→ Work to be completed: In the entries from the start through the line containing "genus: Eurybia", rename "common name" to "vernacular name" and write those lines out again with nothing else changed.

Extracted records:
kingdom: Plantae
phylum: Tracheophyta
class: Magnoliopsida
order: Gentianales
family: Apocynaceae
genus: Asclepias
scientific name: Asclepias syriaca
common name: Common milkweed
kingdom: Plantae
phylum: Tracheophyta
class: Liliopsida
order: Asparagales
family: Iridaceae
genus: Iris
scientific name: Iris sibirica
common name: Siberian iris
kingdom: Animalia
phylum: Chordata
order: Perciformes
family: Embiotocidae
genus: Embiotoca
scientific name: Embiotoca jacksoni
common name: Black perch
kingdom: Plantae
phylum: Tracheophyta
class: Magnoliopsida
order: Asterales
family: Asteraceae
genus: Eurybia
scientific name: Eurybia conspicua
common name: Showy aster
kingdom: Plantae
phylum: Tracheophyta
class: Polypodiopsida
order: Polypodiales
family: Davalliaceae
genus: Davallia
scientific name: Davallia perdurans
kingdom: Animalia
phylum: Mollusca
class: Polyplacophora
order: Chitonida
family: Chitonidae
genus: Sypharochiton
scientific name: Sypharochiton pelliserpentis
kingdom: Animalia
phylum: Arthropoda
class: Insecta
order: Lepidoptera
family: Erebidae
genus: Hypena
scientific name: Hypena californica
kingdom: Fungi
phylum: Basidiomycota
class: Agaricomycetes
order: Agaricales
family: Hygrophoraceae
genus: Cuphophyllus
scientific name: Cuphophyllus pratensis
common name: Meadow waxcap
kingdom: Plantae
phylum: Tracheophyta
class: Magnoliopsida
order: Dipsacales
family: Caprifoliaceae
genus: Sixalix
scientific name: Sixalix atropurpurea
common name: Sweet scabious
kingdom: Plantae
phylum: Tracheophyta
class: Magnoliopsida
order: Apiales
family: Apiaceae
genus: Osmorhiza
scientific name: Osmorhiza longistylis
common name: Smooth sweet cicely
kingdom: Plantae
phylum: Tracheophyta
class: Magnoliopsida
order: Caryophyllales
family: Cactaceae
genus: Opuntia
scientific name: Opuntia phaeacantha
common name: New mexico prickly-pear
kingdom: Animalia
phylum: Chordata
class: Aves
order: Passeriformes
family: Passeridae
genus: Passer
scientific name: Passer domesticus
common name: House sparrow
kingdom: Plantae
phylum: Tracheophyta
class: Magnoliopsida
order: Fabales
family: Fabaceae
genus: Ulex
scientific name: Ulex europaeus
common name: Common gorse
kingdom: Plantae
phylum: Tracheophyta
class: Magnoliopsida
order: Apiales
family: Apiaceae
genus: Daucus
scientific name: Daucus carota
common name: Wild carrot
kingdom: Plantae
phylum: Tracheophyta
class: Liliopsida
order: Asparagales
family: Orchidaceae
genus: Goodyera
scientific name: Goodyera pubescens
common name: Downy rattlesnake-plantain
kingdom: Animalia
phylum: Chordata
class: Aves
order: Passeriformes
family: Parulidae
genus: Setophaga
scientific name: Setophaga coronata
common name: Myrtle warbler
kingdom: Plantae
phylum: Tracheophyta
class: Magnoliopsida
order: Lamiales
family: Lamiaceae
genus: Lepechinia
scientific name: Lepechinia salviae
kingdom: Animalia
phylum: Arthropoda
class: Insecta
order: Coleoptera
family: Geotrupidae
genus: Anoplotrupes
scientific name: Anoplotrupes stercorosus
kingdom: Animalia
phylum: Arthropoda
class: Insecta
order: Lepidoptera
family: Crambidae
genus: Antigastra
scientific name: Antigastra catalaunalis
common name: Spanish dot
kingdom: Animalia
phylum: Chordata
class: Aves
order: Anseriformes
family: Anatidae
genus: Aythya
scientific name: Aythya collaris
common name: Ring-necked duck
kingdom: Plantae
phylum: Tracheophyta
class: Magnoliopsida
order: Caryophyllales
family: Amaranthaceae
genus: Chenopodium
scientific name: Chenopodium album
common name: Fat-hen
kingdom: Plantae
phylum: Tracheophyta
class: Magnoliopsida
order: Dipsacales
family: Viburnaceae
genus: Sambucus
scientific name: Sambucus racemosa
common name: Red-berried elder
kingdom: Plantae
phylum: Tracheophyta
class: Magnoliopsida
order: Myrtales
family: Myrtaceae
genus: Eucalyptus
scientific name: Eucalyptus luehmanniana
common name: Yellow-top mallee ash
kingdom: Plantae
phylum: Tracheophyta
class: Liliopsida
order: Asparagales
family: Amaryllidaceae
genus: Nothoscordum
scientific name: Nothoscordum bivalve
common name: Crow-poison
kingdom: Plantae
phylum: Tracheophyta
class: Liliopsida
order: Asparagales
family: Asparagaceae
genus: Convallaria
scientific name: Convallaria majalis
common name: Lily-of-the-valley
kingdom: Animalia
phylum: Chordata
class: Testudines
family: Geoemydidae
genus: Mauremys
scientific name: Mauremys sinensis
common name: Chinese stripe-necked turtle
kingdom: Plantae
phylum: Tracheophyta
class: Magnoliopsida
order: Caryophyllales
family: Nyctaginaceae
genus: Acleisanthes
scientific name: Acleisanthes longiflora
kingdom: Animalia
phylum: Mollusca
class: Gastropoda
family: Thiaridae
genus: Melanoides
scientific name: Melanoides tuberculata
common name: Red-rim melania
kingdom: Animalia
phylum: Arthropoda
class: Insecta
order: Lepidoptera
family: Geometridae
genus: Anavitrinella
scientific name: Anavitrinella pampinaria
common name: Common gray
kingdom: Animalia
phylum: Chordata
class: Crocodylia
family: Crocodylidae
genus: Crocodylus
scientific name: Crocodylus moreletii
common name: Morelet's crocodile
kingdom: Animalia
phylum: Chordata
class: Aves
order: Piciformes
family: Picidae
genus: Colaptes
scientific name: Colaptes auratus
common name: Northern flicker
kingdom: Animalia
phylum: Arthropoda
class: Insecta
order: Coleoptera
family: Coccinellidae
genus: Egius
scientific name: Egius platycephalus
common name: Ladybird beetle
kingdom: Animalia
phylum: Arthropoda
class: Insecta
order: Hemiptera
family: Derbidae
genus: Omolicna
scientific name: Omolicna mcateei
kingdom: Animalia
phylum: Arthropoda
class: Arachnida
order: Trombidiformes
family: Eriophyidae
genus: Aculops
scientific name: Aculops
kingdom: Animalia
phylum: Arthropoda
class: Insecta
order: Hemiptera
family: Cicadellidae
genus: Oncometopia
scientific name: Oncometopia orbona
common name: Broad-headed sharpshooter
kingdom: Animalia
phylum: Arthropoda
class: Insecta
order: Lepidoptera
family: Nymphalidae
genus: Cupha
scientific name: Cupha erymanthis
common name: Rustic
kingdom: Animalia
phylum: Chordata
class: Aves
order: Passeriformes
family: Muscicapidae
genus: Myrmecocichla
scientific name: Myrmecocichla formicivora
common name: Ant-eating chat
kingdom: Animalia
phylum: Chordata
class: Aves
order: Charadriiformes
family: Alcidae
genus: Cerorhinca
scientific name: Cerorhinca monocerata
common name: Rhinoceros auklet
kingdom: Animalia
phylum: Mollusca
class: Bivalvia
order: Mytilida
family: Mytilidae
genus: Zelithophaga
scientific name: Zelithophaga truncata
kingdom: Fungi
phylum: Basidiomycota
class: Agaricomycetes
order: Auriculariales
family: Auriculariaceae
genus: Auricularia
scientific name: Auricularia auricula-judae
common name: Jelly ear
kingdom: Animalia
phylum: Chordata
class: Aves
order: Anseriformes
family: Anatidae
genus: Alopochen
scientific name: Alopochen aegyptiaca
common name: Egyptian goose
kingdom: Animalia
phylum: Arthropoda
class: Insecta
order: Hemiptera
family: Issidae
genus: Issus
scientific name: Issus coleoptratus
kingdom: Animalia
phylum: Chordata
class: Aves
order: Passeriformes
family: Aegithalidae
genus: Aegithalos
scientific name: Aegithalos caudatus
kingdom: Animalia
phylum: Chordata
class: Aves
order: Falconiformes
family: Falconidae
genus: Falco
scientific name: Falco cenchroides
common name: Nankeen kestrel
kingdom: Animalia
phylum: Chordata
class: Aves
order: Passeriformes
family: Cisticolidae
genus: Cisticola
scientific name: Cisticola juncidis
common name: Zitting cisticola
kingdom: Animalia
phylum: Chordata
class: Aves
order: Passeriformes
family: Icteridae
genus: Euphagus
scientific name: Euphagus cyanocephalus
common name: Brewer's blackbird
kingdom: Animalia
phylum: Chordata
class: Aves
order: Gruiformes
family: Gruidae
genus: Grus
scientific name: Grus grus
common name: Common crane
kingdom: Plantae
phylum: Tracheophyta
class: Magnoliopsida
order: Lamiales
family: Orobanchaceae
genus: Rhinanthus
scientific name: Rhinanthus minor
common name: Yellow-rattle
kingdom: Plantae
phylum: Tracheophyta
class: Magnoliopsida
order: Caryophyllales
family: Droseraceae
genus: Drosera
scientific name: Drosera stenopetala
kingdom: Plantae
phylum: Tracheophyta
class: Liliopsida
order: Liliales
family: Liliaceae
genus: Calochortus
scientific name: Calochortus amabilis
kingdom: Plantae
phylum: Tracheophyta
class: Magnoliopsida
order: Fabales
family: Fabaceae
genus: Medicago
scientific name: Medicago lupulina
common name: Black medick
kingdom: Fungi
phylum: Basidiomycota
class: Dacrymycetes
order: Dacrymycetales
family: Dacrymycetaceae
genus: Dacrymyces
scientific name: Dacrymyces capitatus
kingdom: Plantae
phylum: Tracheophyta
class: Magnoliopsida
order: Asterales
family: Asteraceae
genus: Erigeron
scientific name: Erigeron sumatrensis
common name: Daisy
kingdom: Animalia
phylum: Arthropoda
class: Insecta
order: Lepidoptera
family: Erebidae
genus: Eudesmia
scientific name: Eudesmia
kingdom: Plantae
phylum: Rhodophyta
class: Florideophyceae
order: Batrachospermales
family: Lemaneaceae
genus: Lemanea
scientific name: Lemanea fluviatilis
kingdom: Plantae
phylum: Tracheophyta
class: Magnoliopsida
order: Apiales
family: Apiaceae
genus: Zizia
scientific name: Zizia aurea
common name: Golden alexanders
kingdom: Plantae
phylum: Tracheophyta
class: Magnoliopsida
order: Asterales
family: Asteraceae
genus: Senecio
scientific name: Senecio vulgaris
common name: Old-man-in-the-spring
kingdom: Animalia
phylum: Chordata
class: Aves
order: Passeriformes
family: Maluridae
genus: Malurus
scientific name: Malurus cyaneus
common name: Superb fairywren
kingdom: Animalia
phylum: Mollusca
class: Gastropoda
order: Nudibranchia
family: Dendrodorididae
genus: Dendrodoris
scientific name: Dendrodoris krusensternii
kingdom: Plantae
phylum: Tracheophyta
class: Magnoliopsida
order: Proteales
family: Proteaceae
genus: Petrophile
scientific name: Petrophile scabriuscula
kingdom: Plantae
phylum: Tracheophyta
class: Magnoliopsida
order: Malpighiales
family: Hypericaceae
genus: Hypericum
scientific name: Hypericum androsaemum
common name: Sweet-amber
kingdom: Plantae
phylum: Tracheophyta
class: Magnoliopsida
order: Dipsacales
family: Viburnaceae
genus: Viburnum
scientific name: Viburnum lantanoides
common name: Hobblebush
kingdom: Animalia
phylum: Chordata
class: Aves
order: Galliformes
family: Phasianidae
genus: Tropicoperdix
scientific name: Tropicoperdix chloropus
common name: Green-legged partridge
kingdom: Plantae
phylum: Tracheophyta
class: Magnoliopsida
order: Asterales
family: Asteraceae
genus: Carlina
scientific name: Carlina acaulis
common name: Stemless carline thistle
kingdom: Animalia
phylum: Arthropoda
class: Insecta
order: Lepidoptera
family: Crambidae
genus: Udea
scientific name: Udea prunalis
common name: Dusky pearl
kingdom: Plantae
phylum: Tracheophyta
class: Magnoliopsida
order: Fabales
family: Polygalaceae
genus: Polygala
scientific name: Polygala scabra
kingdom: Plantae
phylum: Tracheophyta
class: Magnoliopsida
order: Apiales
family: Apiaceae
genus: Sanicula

→ Solution for this task:
kingdom: Plantae
phylum: Tracheophyta
class: Magnoliopsida
order: Gentianales
family: Apocynaceae
genus: Asclepias
scientific name: Asclepias syriaca
vernacular name: Common milkweed
kingdom: Plantae
phylum: Tracheophyta
class: Liliopsida
order: Asparagales
family: Iridaceae
genus: Iris
scientific name: Iris sibirica
vernacular name: Siberian iris
kingdom: Animalia
phylum: Chordata
order: Perciformes
family: Embiotocidae
genus: Embiotoca
scientific name: Embiotoca jacksoni
vernacular name: Black perch
kingdom: Plantae
phylum: Tracheophyta
class: Magnoliopsida
order: Asterales
family: Asteraceae
genus: Eurybia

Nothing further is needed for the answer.